#### DATA
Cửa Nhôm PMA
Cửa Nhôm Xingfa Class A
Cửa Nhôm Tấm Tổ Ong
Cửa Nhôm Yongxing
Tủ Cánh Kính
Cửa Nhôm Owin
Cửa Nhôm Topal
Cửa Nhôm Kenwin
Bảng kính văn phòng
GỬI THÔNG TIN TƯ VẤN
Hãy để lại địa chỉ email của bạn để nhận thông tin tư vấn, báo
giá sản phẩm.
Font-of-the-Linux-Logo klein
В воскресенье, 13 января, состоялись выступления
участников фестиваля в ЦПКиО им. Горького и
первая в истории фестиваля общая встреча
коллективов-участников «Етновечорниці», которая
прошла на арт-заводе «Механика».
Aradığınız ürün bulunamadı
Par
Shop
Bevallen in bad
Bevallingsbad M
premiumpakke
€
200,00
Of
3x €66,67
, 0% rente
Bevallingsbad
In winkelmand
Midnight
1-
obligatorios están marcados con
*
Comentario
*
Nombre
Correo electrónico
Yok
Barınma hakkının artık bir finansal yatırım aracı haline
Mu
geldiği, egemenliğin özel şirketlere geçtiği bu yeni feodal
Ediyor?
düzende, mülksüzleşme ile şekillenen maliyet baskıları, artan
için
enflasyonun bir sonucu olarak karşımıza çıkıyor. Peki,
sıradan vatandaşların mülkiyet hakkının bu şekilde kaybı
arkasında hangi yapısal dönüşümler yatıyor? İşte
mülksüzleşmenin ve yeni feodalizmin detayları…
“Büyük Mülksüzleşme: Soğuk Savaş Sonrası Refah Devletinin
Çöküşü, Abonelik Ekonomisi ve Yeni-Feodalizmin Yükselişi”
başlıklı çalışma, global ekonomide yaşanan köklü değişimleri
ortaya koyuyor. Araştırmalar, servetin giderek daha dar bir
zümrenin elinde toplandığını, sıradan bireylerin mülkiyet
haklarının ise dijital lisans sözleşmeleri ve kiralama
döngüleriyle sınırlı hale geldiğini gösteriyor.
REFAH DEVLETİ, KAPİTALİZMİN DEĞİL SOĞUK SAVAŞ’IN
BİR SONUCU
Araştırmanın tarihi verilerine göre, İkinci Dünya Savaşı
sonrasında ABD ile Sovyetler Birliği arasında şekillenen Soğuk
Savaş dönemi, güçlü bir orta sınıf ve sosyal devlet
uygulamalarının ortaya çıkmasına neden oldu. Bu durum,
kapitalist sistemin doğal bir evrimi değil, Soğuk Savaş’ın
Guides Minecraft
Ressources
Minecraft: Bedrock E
########
JOB ITEM —
Give again, exactly as written, every line from the first one above through the line that has "uygulamalarının ortaya çıkmasına" in it.

RESPONSE BOX —
Cửa Nhôm PMA
Cửa Nhôm Xingfa Class A
Cửa Nhôm Tấm Tổ Ong
Cửa Nhôm Yongxing
Tủ Cánh Kính
Cửa Nhôm Owin
Cửa Nhôm Topal
Cửa Nhôm Kenwin
Bảng kính văn phòng
GỬI THÔNG TIN TƯ VẤN
Hãy để lại địa chỉ email của bạn để nhận thông tin tư vấn, báo
giá sản phẩm.
Font-of-the-Linux-Logo klein
В воскресенье, 13 января, состоялись выступления
участников фестиваля в ЦПКиО им. Горького и
первая в истории фестиваля общая встреча
коллективов-участников «Етновечорниці», которая
прошла на арт-заводе «Механика».
Aradığınız ürün bulunamadı
Par
Shop
Bevallen in bad
Bevallingsbad M
premiumpakke
€
200,00
Of
3x €66,67
, 0% rente
Bevallingsbad
In winkelmand
Midnight
1-
obligatorios están marcados con
*
Comentario
*
Nombre
Correo electrónico
Yok
Barınma hakkının artık bir finansal yatırım aracı haline
Mu
geldiği, egemenliğin özel şirketlere geçtiği bu yeni feodal
Ediyor?
düzende, mülksüzleşme ile şekillenen maliyet baskıları, artan
için
enflasyonun bir sonucu olarak karşımıza çıkıyor. Peki,
sıradan vatandaşların mülkiyet hakkının bu şekilde kaybı
arkasında hangi yapısal dönüşümler yatıyor? İşte
mülksüzleşmenin ve yeni feodalizmin detayları…
“Büyük Mülksüzleşme: Soğuk Savaş Sonrası Refah Devletinin
Çöküşü, Abonelik Ekonomisi ve Yeni-Feodalizmin Yükselişi”
başlıklı çalışma, global ekonomide yaşanan köklü değişimleri
ortaya koyuyor. Araştırmalar, servetin giderek daha dar bir
zümrenin elinde toplandığını, sıradan bireylerin mülkiyet
haklarının ise dijital lisans sözleşmeleri ve kiralama
döngüleriyle sınırlı hale geldiğini gösteriyor.
REFAH DEVLETİ, KAPİTALİZMİN DEĞİL SOĞUK SAVAŞ’IN
BİR SONUCU
Araştırmanın tarihi verilerine göre, İkinci Dünya Savaşı
sonrasında ABD ile Sovyetler Birliği arasında şekillenen Soğuk
Savaş dönemi, güçlü bir orta sınıf ve sosyal devlet
uygulamalarının ortaya çıkmasına neden oldu. Bu durum,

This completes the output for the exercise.